Как-то после полудня, потягивая пиво и слушая «Битлов», в окне мастерской я разглядел сидящего на скамейке мальчишку лет двенадцати. Наклонившись, он гладил толстолапого ярко-рыжего щенка и разговаривал с ним, будто что-то доказывая. Не знаю, чем привлекла меня эта парочка, но я вышел во двор и уселся с ними рядом. И щенок, и мальчишка вопросительно и как-то оценивающе уставились на меня.
– Здравствуйте, дяденька, – вежливо начал мальчишка.
– И тебе не хворать, дружище. Гуляете?
– Нет. Вот не знаю, куда рыжего пристроить.
– В каком смысле?
– Бродит тут, скулит. Жалко его. Похоже умный и добрый.
Я посмотрел на щенка, а он словно ждал, подошёл, поднялся на задние лапы, положил мордочку мне на колени и посмотрел не по-собачьи умным взглядом. Я почесал его за ухом, а он прижался к руке.

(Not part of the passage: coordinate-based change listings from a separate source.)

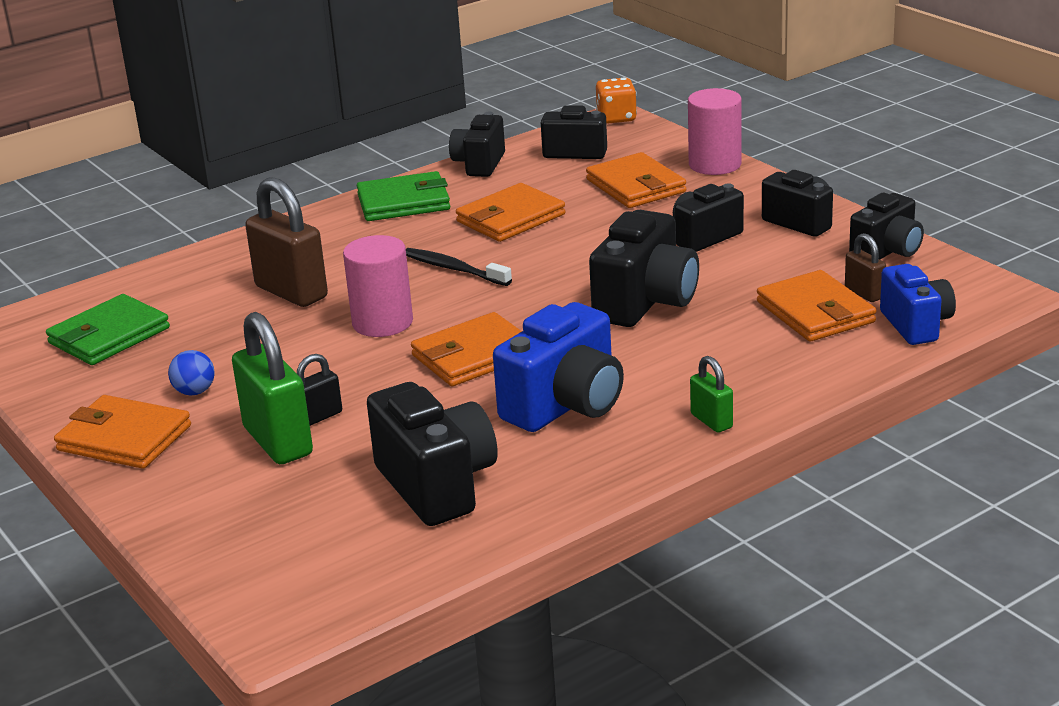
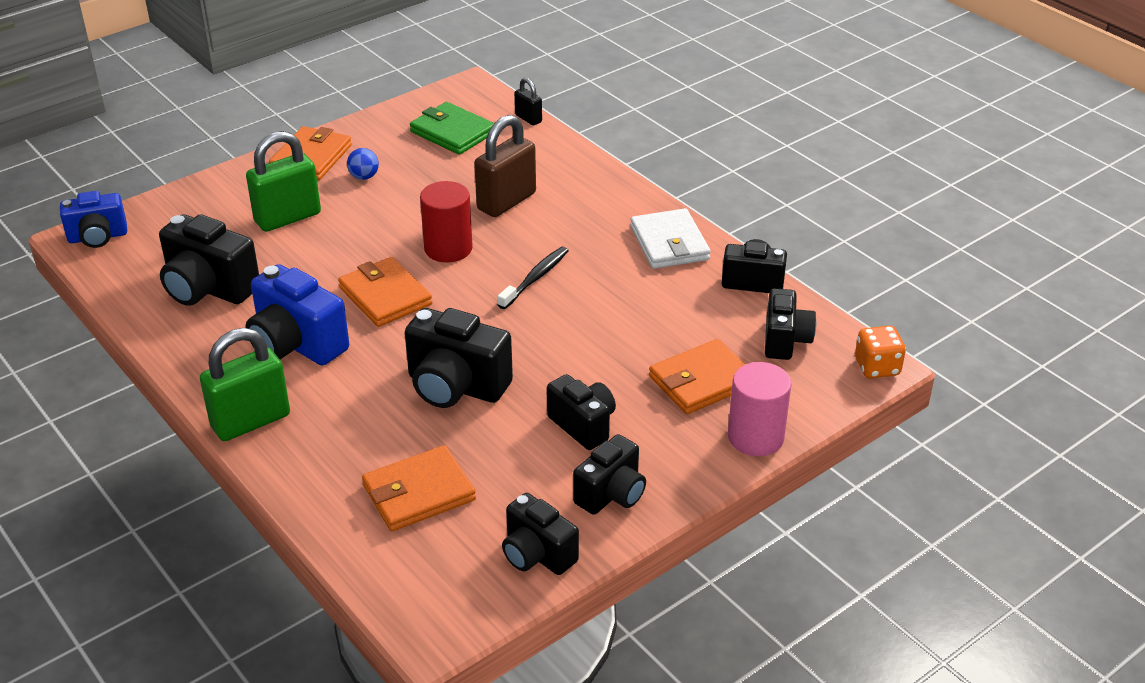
camera: 85 degrees right, 10 degrees up
black padlock [297,354,342,426] -> black padlock moved to [515,78,542,126]
pink cylinder [343,235,413,337] -> red cylinder [420,181,473,262]
green wallet [357,171,450,221] -> white wallet [630,208,711,269]
black camera [367,382,498,526] -> black camera turned 60 degrees clockwise [159,214,259,306]
orange wallet [456,183,565,242] -> none
green padlock [690,356,733,433] -> green padlock [200,328,290,441], size x1.97
brown padlock [845,233,886,302] -> none
blue camera [880,264,956,345] -> blue camera moved to [60,191,127,248]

– Как зовут-то твоего приятеля?
– Да, не приятель он мне. Просто знакомый. Не знаю, как его зовут… сейчас.
– Лобастый. Видать умная псина. Был бы человеком, стал бы мыслителем, а может быть и философом. А потому так и назовём его – Фил, или по-дружески – Филька.
Щенок замотал хвостом и пискляво брехнул.
– Дяденька, возьмите его. Не пожалеете.
– Да-а, проблемка. Дома-то тесновато у меня. А давай я его в моей мастерской поселю, как ты на это смотришь?
– Ну, что же, это весьма разумное решение.
Я слегка обалдел от такой фигуры речи, повернулся к мальчишке, но его уже и след простыл. И когда это он смыться успел? Недоумённо пожав плечами, я тихонько свистнул, приглашая Фильку к себе в «офис».
С тех пор того мальчишку я во дворе не видел, зато у меня появился новый друг. Филька быстро и нахально, но в пределах приличий, освоился в мастерской. Потом этот прохиндей начал меня воспитывать. Не смотря на окрики и строгие замечания, хитрый маленький попрошайка, всегда добивался своего, и устоять под его печально-наивным взглядом было невозможно. Без всяких команд по собственному желанию он часами сидел на хвосте столбиком, глядя, как я работаю. И, если он не торчал сбоку от моего рабочего стола, то слушал музыку, не любую, конечно, а только хорошую. В целом наши музыкальные вкусы совпадали. Утром, днём и вечером мы гуляли с ним по соседнему лесопарку, но на ночь я закрывал его в мастерской.
– Что там у тебя за жилец в мастерской образовался, – утром, наливая чай, поинтересовался отец.
– Какой такой жилец? – встревожилась маманя, вклиниваясь в разговор.
– Да, собачку Пашка завёл, – усмехнулась сестра, – ма-а-аленькую.
– Щенок приблудился, пусть живёт, – не стал я оправдываться, – умный зверь, но возрастом не вышел. Через пару лет станет мощным псом.
– Эх, Павлик, Павлик, – вздохнула маманя, – когда же ты женишься? Внуков хочу.
– Ма, опять ты за своё, – мне ужасно не нравилась эта тема. По её понятиям лишь бы кого, но побыстрее. – Найти любовь в наше время всё равно, что отыскать воду в пустыне. По-твоему, была бы шея, а хомут найдётся, так что ли? Я не тороплюсь.
– Зато я тороплюсь, – отворачиваясь, прошептала маманя.
В тот день я серьёзно призадумался о своей жизни, и пришёл к выводу, что, действительно, пора выбираться на простор из узкого холостяцкого мирка. Работа и айкидо уже не занимали меня полностью, а переполненная разными впечатлениями, идеями и замыслами голова уже начинала потрескивать. Сам себе на выбор я предложил два выхода: разгульная и полная приключений личная жизнь или продолжение своих исследований. Для исполнения первого варианта требовалось лишь забить на всё болт и пуститься во все тяжкие. Для второго мне, как воздух, был нужен мудрый совет Сергея Ивановича, чтобы наконец-то разобраться с тем, что я наворотил, и во что успел вляпался. В моей телеграмме с камчатским адресом профессора было всего четыре слова: «зверь вырвался из клетки».